When you participate in legally protected activities at work, Federal law prohibits your employer from retaliating against you. In other words, your employer cannot punish you. Some employers nevertheless seek to take retaliatory actions against employees who blow the whistle.
Whistleblowers
Whistleblowers are a protected class of employees. You become a whistleblower when you report illegal activities on the part of your employer. Not surprisingly, this can get you in trouble with your employer, who may well attempt to take out his or her anger and frustration against you by means of what is called an adverse employment action. Fortunately, the Whistleblower Protection Act of 1989 protects you and prohibits your employer from taking such actions against you.
No Precise Definition
Unfortunately, no statute or court decision has ever precisely defined what constitutes an adverse employment action.

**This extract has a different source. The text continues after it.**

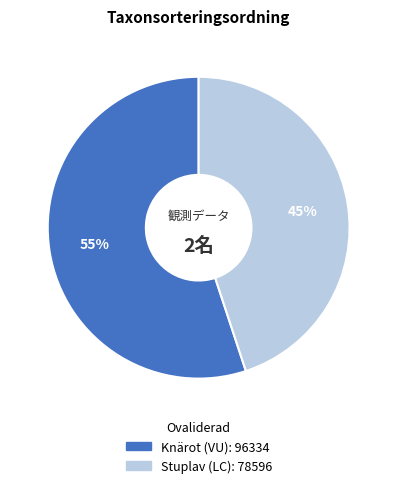

Which has a higher value, Knärot (VU) or Stuplav (LC)?

Knärot (VU)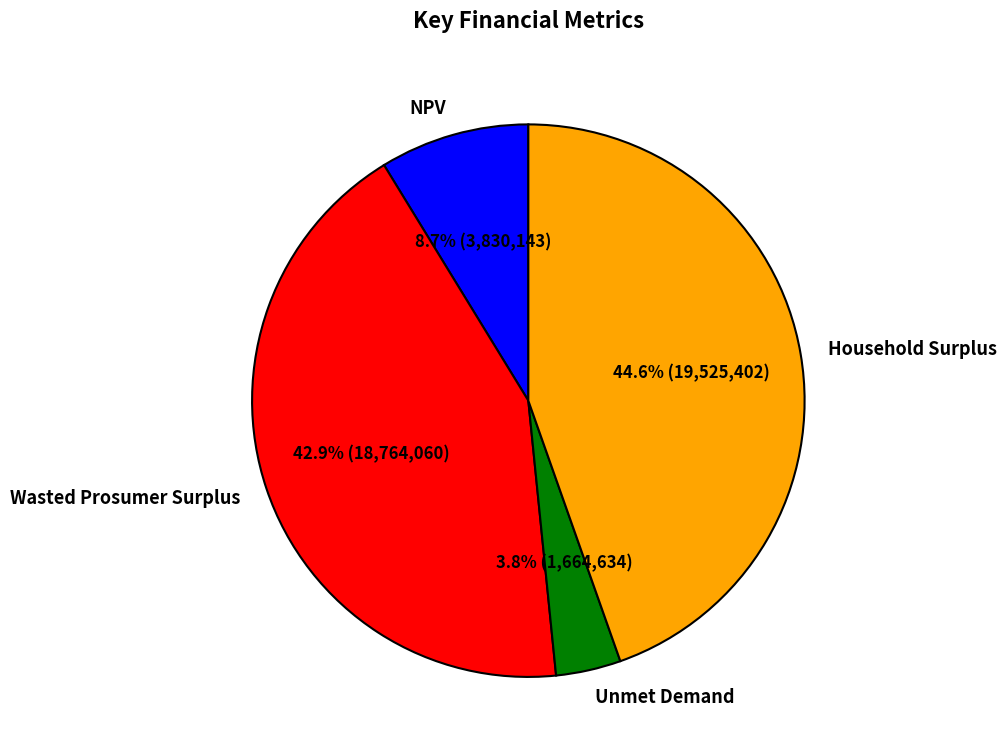

How many segments does this pie chart have?

4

Instead, courts must go on a case-by-case basis to determine whether the specific retaliatory action(s) an employer took against a whistleblowing employee rose to the level of adverse employment action. Consequently, you likely will need to contact an employer retaliation attorney Florida for advice.
Blatant Adverse Employment Actions
The U.S. Supreme Court has ruled that the following are adverse employment actions your employer cannot take against you once you become a whistleblower:
- Firing you
- Demoting you
- Cutting the amount of your salary or wage
- Relocating you to a less desirable work location
- Insisting that you do more work than that assigned to coworkers whose job descriptions or classifications match yours
More Subtle Actions
Since your employer already knows the major types of adverse employment actions (s)he cannot take against you for whistleblowing, (s)he may attempt to retaliate against you in a more subtle manner. These are the situations in which the Equal Employment Opportunity Commission, and possibly even the Supreme Court, must be extra vigilant when listening to your complaint so as to ferret out the retaliatory intent behind your employer’s actions. For instance, the Supreme Court has determined such things as rescinding an employee’s supervisory authority and/or threatening to report him, her or a family member to immigration authorities to be forms of adverse employment actions.